Vv. 14-26. Equivocam-se aqueles que tomam a crença de somente algumas noções do Evangelho pelo todo da religião evangélica, como muitos fazem hoje. Não há dúvida de que somente a fé verdadeira, pela qual os homens participam da justiça, expiação e graça de Cristo, salva as suas almas; porém, produz frutos santos e se mostra verdadeira por seus efeitos nas obras deles, enquanto o consentimento a qualquer forma de doutrina ou crença histórica de fatos difere totalmente da fé salvadora.
A profissão de fé sozinha pode obter a boa opinião de pessoas piedosas e, em alguns casos, pode procurar coisas mundanas boas; porém, de que aproveita a alguém se ganhar o mundo todo e perder a sua alma? Essa fé pode salvá-lo? Todas as coisas devem ser contadas como proveitosas ou prejudiciais para nós, segundo tenham a tendência de promover ou atrapalhar a salvação de nossas almas. Este ponto das Escrituras mostra evidentemente que uma opinião ou consentimento ao Evangelho, sem obras não é fé.
Não há maneira de mostrar que cremos realmente em Cristo, senão sendo diligentes em boas obras por causa do Evangelho e para os propósitos do Evangelho. Os homens podem vangloriar-se uns aos outros e se orgulharem falsamente de algo que na realidade não possuem. Não se trata somente de conformar-se à fé, mas consentir com ela; não só de concordar com a verdade da Palavra, mas de concordar em receber a Cristo. Crer verdadeiramente não é só um ato de entendimento, mas uma obra de todo o coração.
Por dois exemplos se demonstra que a fé que justifica não pode existir sem obras: Abraão e Raabe.
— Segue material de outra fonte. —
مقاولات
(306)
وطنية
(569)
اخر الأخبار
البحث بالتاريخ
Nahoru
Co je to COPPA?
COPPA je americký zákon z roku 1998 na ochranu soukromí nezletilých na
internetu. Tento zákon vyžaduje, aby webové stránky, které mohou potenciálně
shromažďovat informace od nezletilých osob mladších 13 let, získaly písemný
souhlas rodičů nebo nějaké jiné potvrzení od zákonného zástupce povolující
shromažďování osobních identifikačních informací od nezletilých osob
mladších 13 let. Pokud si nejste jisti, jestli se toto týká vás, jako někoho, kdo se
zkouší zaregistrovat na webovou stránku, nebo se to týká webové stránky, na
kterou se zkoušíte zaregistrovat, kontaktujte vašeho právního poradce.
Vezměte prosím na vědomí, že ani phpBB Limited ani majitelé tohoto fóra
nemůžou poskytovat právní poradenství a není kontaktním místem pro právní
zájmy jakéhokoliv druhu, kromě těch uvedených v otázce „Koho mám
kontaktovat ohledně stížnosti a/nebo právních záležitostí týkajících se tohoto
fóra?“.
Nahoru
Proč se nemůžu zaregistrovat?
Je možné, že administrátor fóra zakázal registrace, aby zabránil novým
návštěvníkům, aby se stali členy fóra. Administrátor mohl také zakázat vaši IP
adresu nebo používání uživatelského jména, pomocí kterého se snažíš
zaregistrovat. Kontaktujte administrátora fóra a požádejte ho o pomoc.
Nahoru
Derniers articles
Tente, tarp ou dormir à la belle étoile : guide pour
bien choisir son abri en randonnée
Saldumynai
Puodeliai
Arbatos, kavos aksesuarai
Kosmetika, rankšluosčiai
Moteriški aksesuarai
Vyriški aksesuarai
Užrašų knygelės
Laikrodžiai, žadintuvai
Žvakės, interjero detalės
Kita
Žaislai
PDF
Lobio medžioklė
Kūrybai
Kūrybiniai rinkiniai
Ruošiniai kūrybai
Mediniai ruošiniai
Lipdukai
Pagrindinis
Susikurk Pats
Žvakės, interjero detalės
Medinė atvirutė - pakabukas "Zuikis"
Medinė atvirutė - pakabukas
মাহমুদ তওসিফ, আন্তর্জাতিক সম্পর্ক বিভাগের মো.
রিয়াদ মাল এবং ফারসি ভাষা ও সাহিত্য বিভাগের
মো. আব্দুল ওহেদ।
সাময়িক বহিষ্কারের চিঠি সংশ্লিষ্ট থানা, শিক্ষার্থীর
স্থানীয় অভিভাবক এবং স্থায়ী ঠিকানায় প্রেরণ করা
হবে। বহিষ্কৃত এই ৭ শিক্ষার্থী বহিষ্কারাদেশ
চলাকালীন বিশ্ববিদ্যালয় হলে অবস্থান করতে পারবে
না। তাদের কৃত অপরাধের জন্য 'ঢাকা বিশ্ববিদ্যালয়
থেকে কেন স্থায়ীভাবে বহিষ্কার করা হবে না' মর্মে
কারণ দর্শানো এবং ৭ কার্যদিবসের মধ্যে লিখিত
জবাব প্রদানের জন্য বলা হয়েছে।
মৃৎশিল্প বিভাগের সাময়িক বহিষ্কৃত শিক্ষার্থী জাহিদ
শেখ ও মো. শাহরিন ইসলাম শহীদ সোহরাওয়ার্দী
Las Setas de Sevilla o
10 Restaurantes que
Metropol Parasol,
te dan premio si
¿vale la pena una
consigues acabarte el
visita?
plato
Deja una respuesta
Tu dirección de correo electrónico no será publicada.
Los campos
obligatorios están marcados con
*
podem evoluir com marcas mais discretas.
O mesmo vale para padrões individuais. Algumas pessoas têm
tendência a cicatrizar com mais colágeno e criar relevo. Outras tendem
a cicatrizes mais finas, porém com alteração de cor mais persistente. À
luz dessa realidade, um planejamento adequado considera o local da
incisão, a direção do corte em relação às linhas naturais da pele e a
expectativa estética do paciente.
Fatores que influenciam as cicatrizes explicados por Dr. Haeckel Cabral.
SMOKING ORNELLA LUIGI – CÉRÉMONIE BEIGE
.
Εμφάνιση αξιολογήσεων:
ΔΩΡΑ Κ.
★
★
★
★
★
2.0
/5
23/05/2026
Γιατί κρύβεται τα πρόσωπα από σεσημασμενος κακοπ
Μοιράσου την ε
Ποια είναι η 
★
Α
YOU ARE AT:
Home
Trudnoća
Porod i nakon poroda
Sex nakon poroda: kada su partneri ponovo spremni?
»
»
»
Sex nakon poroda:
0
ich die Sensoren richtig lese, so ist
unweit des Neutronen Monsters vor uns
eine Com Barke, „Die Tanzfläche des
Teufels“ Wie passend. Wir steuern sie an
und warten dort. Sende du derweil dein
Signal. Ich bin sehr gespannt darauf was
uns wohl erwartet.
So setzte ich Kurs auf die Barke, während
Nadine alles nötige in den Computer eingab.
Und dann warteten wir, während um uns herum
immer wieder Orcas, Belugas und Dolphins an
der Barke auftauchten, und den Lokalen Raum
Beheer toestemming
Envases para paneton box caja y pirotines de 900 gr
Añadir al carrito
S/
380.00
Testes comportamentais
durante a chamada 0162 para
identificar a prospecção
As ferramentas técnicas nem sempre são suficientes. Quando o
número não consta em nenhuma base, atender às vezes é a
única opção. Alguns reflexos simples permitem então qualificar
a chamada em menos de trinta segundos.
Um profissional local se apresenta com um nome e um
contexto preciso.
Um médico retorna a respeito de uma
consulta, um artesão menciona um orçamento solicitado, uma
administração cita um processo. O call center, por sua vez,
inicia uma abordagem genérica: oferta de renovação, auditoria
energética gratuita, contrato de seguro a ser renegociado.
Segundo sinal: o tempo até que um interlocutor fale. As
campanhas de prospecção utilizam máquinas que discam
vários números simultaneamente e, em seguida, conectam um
Abraão creu em Deus e isto lhe foi imputado por justiça. A fé que produz tais obras, conduziu-o a favores peculiares. Então vemos, no verso 24, como o homem é justificado pelas obras; não somente pela opinião ou declaração, ou por crer sem obedecer, mas tendo a fé que produz boas obras. Ter que negar a sua própria razão, afetos ou interesses, é uma ação ideal para provar um crente.
Observe aqui o maravilhoso poder da fé para transformar os pecadores. A conduta de Raabe provou que a fé dela era viva e tinha poder; demonstrou que ela cria com o seu coração e não só por consentimento intelectual.
Então, tenhamos em mente que as boas obras sem fé são obras mortas, carentes de raiz e princípio. Tudo o que fazemos por fé é realmente bom, porque se faz em obediência a Deus e para a sua aceitação: quando não há fruto é como se a raiz estivesse morta. A fé é a raiz, as boas obras são os frutos, e devemos nos ocupar em ter ambos. Esta é a graça de Deus pela qual resistimos, e a qual devemos defender. Não existe estado intermediário. Cada um deve viver como amigo de Deus ou como seu inimigo. viver para Deus, que é consequência da fé que justifica e salvará, nos obriga a não fazer nada contra Ele, mas a fazer tudo por Ele e para Ele.